According to a survey released today by KPMG of 498 C-level executives from UK businesses, under-investment has left many businesses acknowledging the need to increase spend on secure technology. Despite this, one in three executives questioned the need to invest in people skills, with 19 per cent also more focused on plant or machinery purchases.
When it comes to technology, the board is concerned about how social media is used to liaise with customers. Executives are also worried about data analytics and whether cloud computing can make a difference to their business. However, they remain unsure how to maximise the opportunities secure technology can offer, collectively ranking ‘the need to get the best from IT investment’ as a most important technology-driven priority.
Martin Tyley, a partner in KPMG’s cyber security practice, says: “Every day we hear of new cyber attacks and incidents, but the knock-on effect is that boardrooms become wary of scaremongering. I see a real risk of boardrooms doubting the severity of the issue and the extent of their vulnerability.
“Instead, by better understanding the cyber threat landscape and ensuring cyber security is weaved into everything else that is done, it’s much easier to positively manage the risk rather than reacting when things go wrong.
“There is an increasing optimism among UK businesses who have indicated a gradual rather than explosive approach to their investment plans this year. Many businesses are feeling that under investment in technology during the downturn has led to the problem of playing ‘catch up’ with competitors, but the solution is not as simple as splashing the cash.”
Alastair MacWilson, chair of the IISP, said that there needs to be a more “generalist” attitude to information security and less focus on “specialisms” as “security is not getting better”.
Speaking at an event at the University of Surrey, he said: “When I came into this 24 years ago, it was very hard to find anyone with heavyweight qualifications in security, as everyone was trained in something else. I’ve seen good lawyers, accountants and PR people come in and we are getting good views on something driven.
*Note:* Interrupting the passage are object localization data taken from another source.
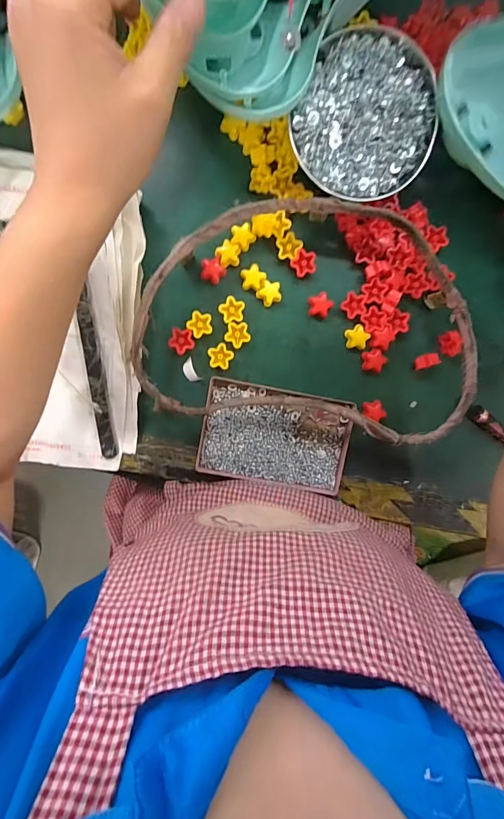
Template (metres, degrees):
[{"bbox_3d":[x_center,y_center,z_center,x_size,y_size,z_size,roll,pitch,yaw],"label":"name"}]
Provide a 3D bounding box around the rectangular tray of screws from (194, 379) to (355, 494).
[{"bbox_3d":[0.026,0.030,0.410,0.157,0.014,0.103,10,99,-3],"label":"rectangular tray of screws"}]

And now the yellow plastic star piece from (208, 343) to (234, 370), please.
[{"bbox_3d":[-0.034,-0.056,0.399,0.026,0.005,0.026,44,95,-7],"label":"yellow plastic star piece"}]

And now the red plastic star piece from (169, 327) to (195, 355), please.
[{"bbox_3d":[-0.074,-0.072,0.396,0.026,0.005,0.027,6,99,-3],"label":"red plastic star piece"}]

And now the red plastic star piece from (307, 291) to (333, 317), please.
[{"bbox_3d":[0.072,-0.111,0.395,0.027,0.009,0.026,6,99,-3],"label":"red plastic star piece"}]

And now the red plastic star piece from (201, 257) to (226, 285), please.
[{"bbox_3d":[-0.041,-0.145,0.389,0.025,0.011,0.024,24,97,-5],"label":"red plastic star piece"}]

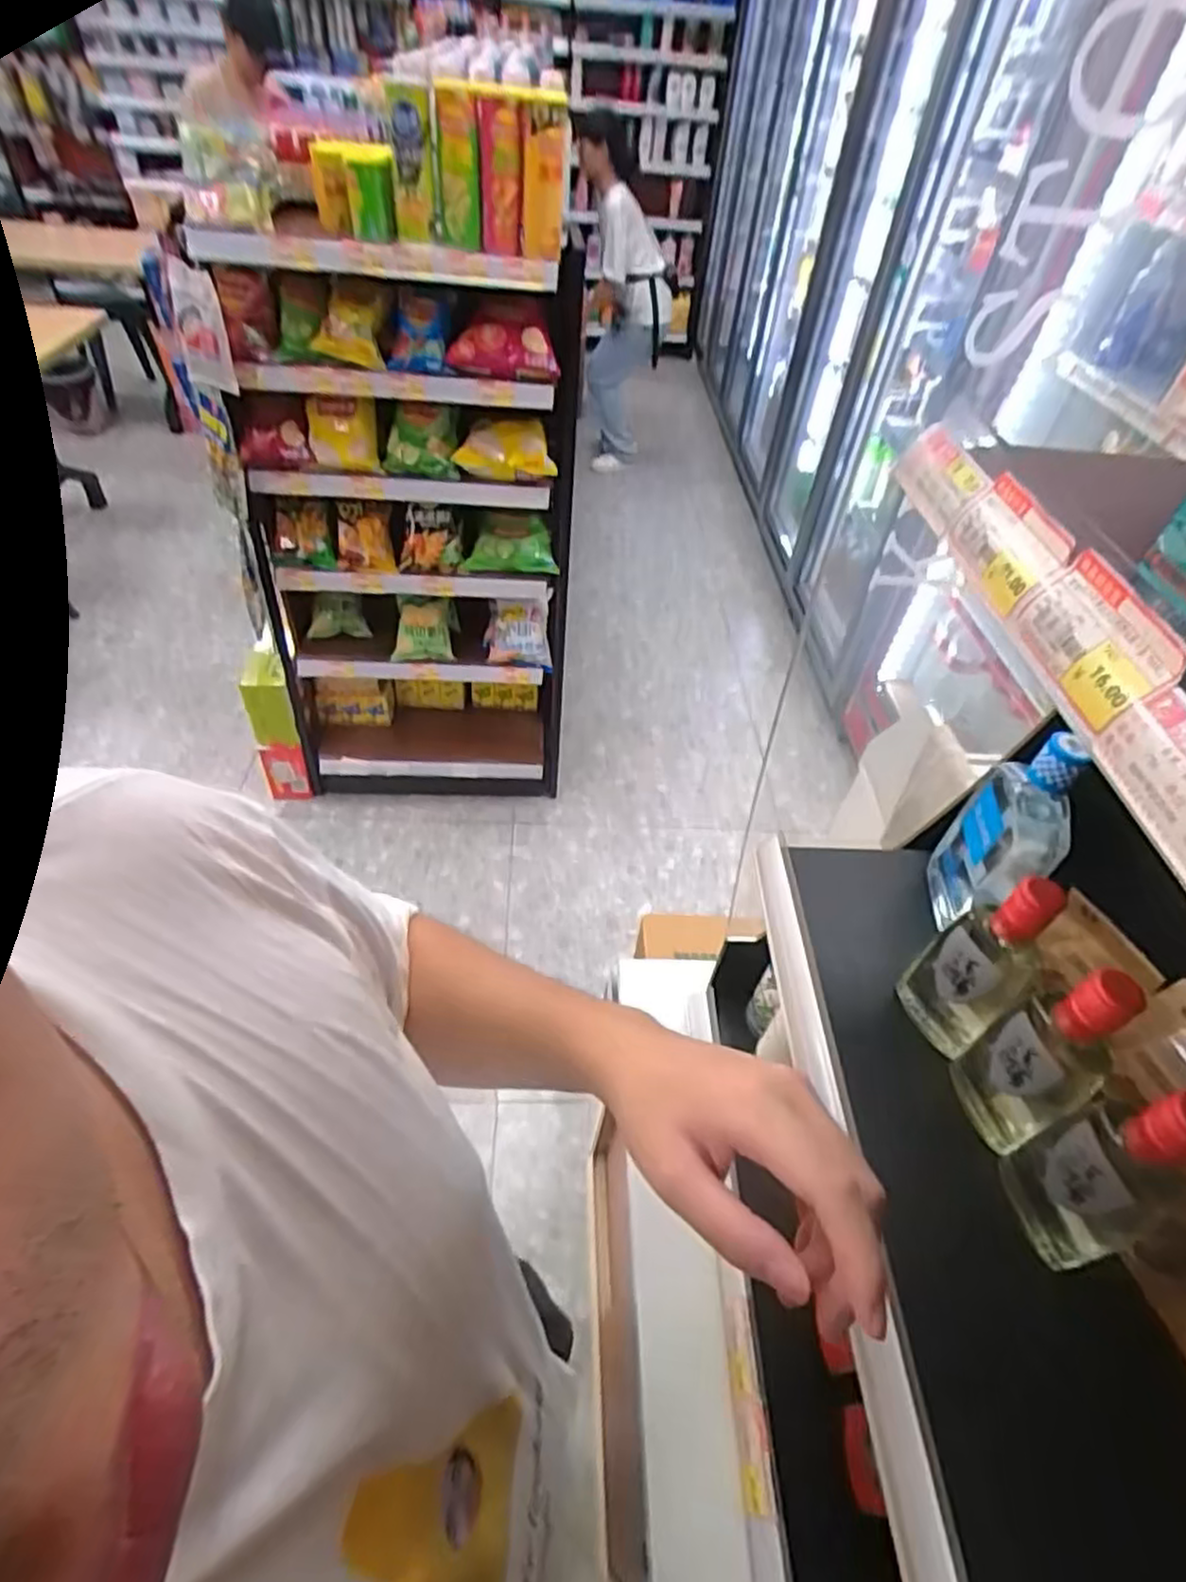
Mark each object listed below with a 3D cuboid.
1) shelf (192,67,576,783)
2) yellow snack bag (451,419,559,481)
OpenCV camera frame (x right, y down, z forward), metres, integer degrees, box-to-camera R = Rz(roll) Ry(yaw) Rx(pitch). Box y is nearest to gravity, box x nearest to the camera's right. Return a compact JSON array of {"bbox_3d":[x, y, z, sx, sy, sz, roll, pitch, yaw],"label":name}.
[{"bbox_3d":[-0.429,-0.649,1.785,0.721,1.549,0.340,4,46,-3],"label":"shelf"},{"bbox_3d":[-0.190,-0.731,1.569,0.211,0.119,0.043,2,46,-4],"label":"yellow snack bag"}]

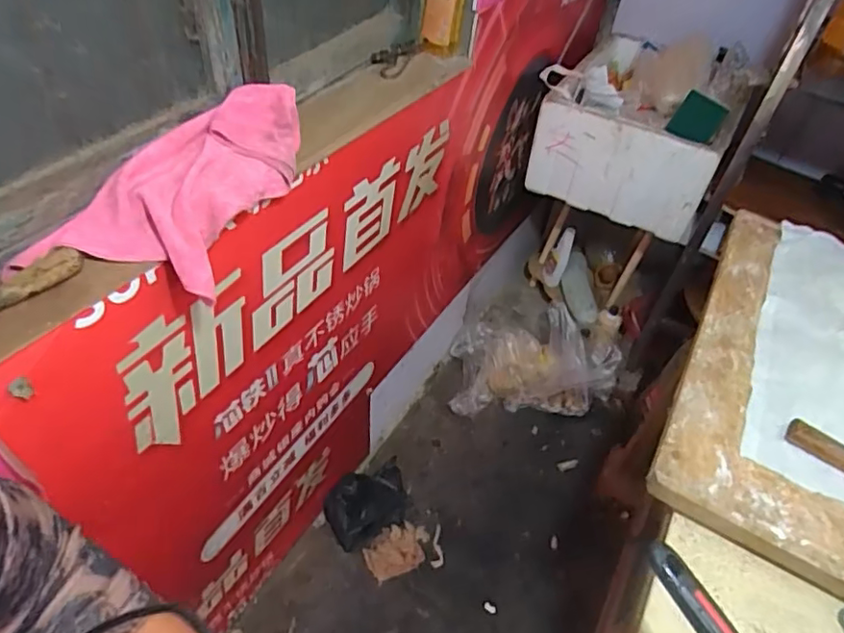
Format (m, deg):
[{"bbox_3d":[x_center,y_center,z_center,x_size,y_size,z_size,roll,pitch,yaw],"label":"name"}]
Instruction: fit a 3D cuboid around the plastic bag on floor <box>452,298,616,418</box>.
[{"bbox_3d":[0.338,0.127,1.751,0.488,0.204,0.314,3,44,-1],"label":"plastic bag on floor"}]

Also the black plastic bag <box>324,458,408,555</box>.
[{"bbox_3d":[-0.127,0.467,1.470,0.220,0.075,0.162,-19,49,-22],"label":"black plastic bag"}]

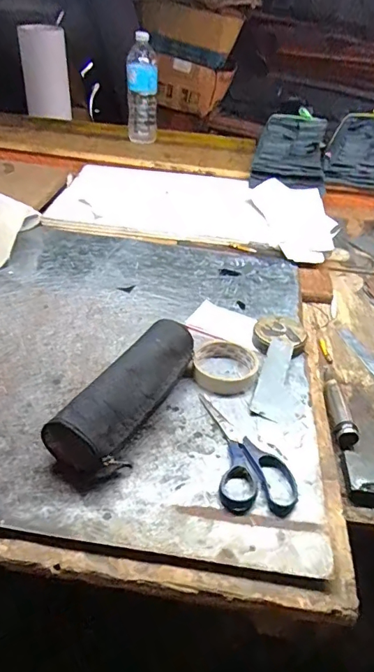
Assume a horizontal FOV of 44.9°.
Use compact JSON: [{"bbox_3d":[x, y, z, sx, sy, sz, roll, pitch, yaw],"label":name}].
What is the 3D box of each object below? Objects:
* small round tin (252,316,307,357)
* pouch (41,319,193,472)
[{"bbox_3d":[0.134,0.001,0.663,0.072,0.030,0.078,5,38,-1],"label":"small round tin"},{"bbox_3d":[-0.056,0.061,0.522,0.072,0.075,0.233,23,44,21],"label":"pouch"}]

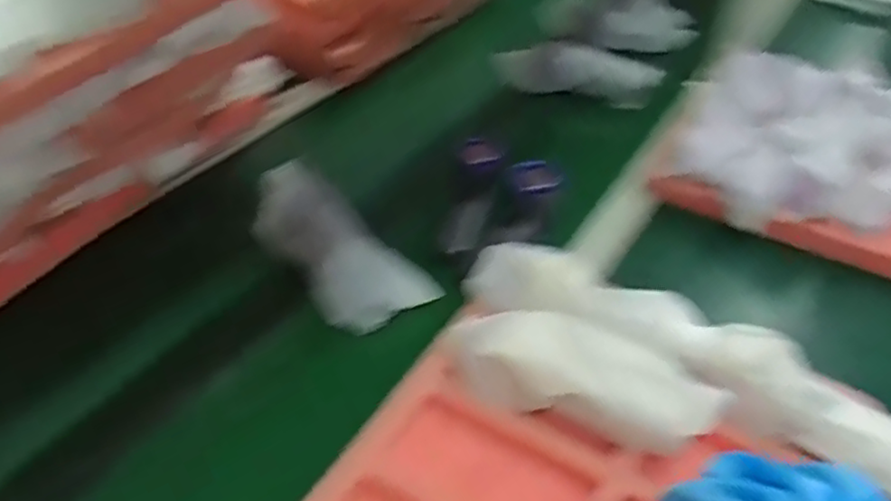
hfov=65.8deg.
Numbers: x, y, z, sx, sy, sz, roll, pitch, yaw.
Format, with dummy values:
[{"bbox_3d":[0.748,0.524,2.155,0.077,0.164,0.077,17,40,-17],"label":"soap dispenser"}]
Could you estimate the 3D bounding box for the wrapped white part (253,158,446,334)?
[{"bbox_3d":[-0.104,-0.005,0.630,0.192,0.058,0.082,34,49,30],"label":"wrapped white part"}]

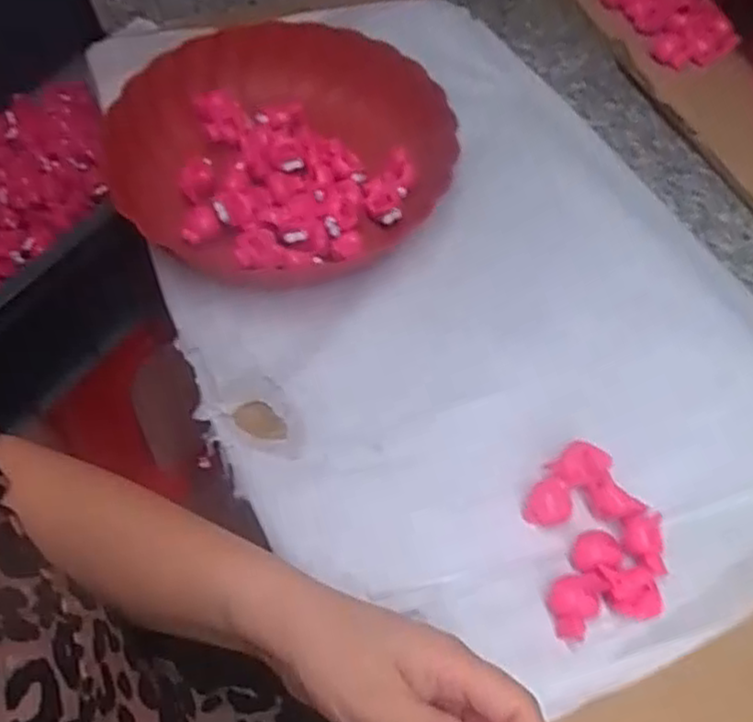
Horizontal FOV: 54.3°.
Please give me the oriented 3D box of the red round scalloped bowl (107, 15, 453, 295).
[{"bbox_3d":[-0.068,-0.152,0.550,0.244,0.070,0.236,1,58,-1],"label":"red round scalloped bowl"}]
Organisations are stupid if don’t bring in blood from other places, and many CIOs and effective CISOs come from the outside.”
Mark Brown, director of information security at EY, said that in a BiS health check last year, he talked to 100 companies, and 75 per cent of the FTSE 350 deemed it to be the CEO or CFO who was accountable for cyber security. “They see the trust of the company managing risks, and I run engagements for clients where engaged by the board or company secretary and run an audit and verify if what they are told by the CEO or CIO is accurate,” he said.
“They looked under carpet and if don’t like what they see and see a change in how security will evolve, and know why to engage business sensibility than technology and sustain security programme, it will allow it to become everyone’s responsibility. It is not just investing across the board, as outsourcing has its place, but you need to be world class at what do, not just at IT.”